Texte de lecture:
« Je ne peux pas vous développer. Je peux simplement créer des conditions dans lesquelles vous pouvez vous développer vous-mêmes…Prenez la compréhension de l’Orient et l’énergie de l’Occident, et cherchez. G. I. Gurdjieff
Bien des choses ont été écrites au sujet de Georges Ivanovitch Gurdjieff, du plus positif au plus négatif. Depuis toujours, les maîtres d’éveil dérangent et déclenchent des polémiques de tout genre. C’est ainsi.
Trop peu connu et souvent mal interprété, il fut détesté autant qu’il fut aimé. Il ne laissait personne indifférent. Il a certainement profondément inspiré plusieurs chercheurs de son époque et de nos jours, surtout en Europe et aux États-Unis.
Cet homme remarquable créa une méthode révolutionnaire d’éveil de la conscience pour développer l’Unité manquante dans l’humain, pour sortir de la mécanicité qui maintient dans l’ignorance et l’absence réduisant le développement de la personne.
Voici mon grain de sel pour tenter de partager un peu de ma démarche de plus de vingt ans avec les mouvements sacrés de Gurdjieff.Je peux en dire qu’ils ont pour le moins révolutionné ma façon de vivre et celles de beaucoup de gens que je connais ici et ailleurs dans le monde.
Contexte historique
Gurdjieff est né en 1877 d’une mère arménienne et d’un père grec à Alexandropol en Arménie dans le sud du Caucase. Démontrant une grande intelligence dès son enfance, il fut hautement éduqué. Après avoir été formé comme prêtre et comme médecin, il continuait à ressentir une profonde insatisfaction par ce que la science et la religion apportaient comme réponse à son profond questionnement existentiel.

Section des données:

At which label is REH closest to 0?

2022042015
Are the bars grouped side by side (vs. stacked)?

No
==
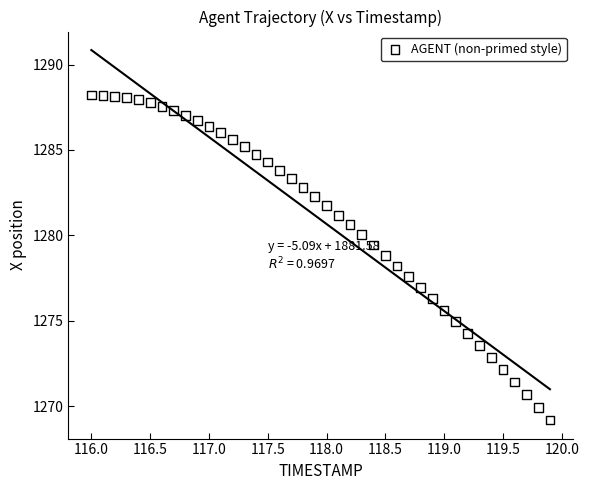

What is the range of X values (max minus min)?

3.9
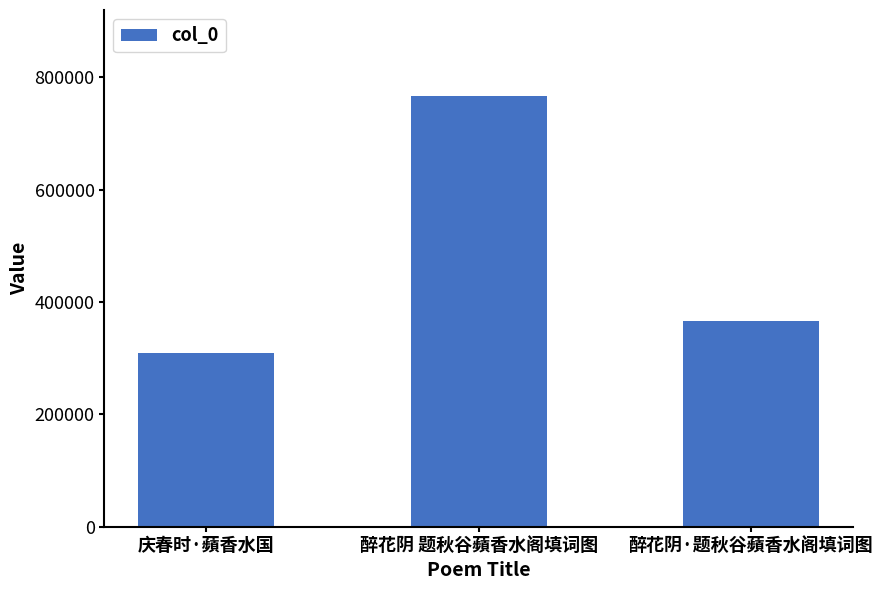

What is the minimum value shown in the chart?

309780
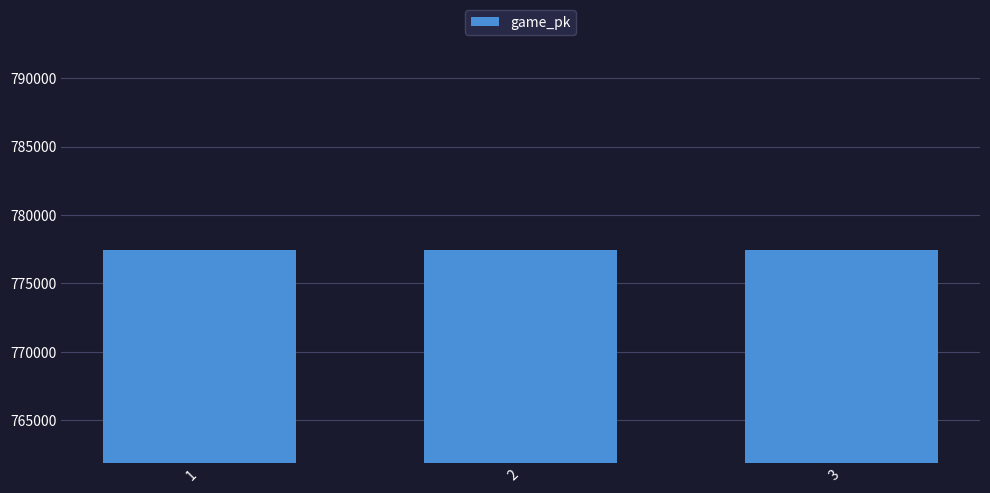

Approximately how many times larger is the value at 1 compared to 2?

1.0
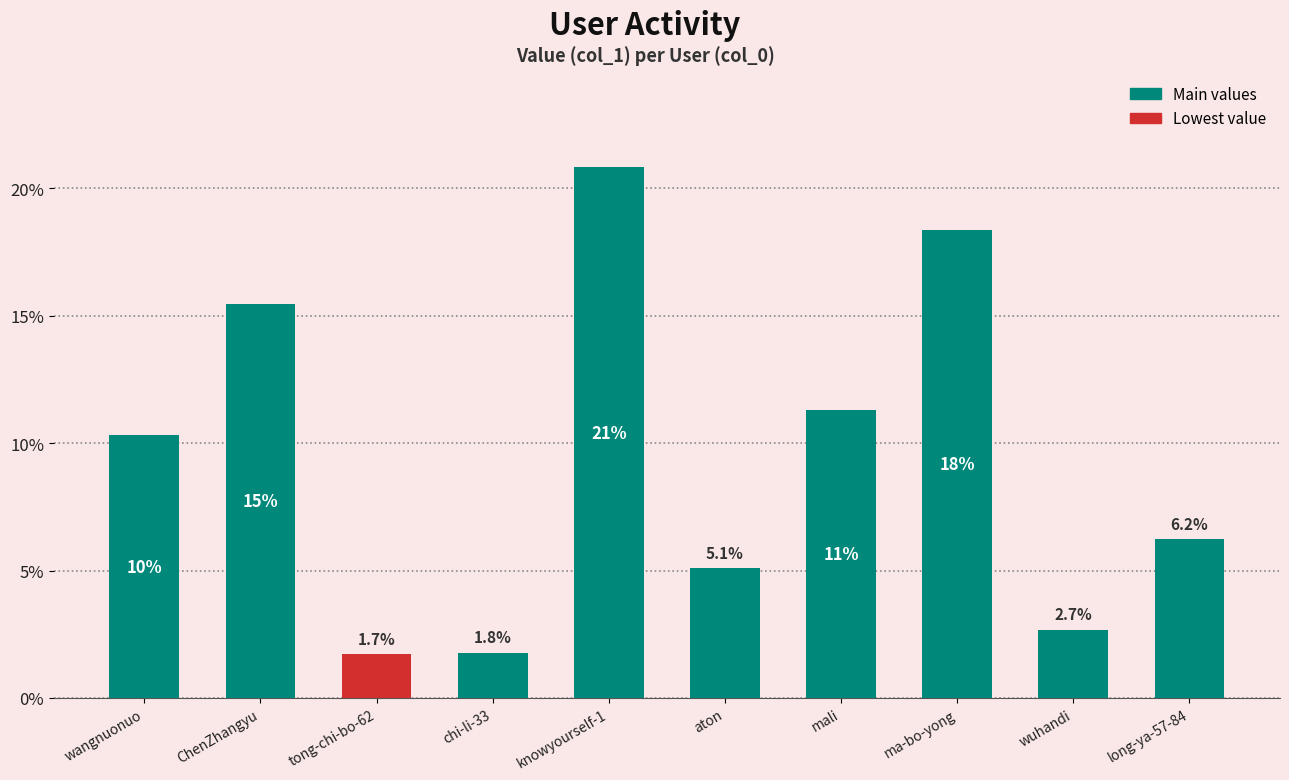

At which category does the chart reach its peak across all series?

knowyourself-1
==
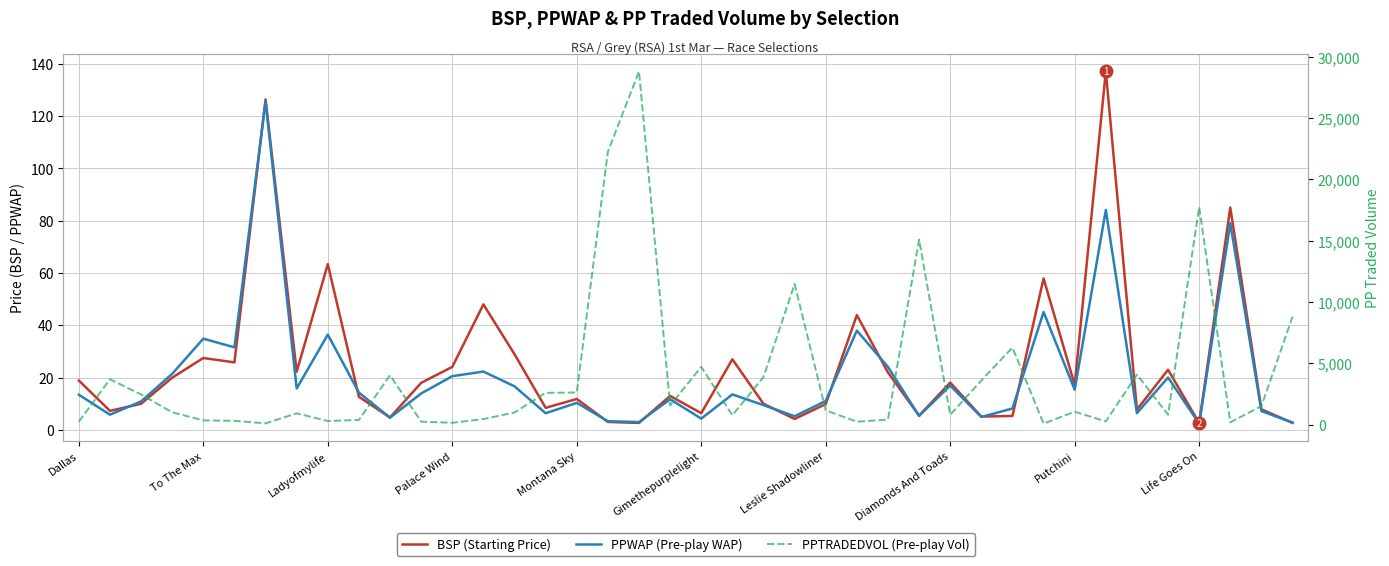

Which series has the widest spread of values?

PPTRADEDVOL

Consignes: Recopiez mot pour mot, s'il vous plaît, le passage du texte sur Gurdjieff qui va de « Cet homme remarquable » jusqu'à « dans le monde. » inclus.

Réponse:
Cet homme remarquable créa une méthode révolutionnaire d’éveil de la conscience pour développer l’Unité manquante dans l’humain, pour sortir de la mécanicité qui maintient dans l’ignorance et l’absence réduisant le développement de la personne.
Voici mon grain de sel pour tenter de partager un peu de ma démarche de plus de vingt ans avec les mouvements sacrés de Gurdjieff.Je peux en dire qu’ils ont pour le moins révolutionné ma façon de vivre et celles de beaucoup de gens que je connais ici et ailleurs dans le monde.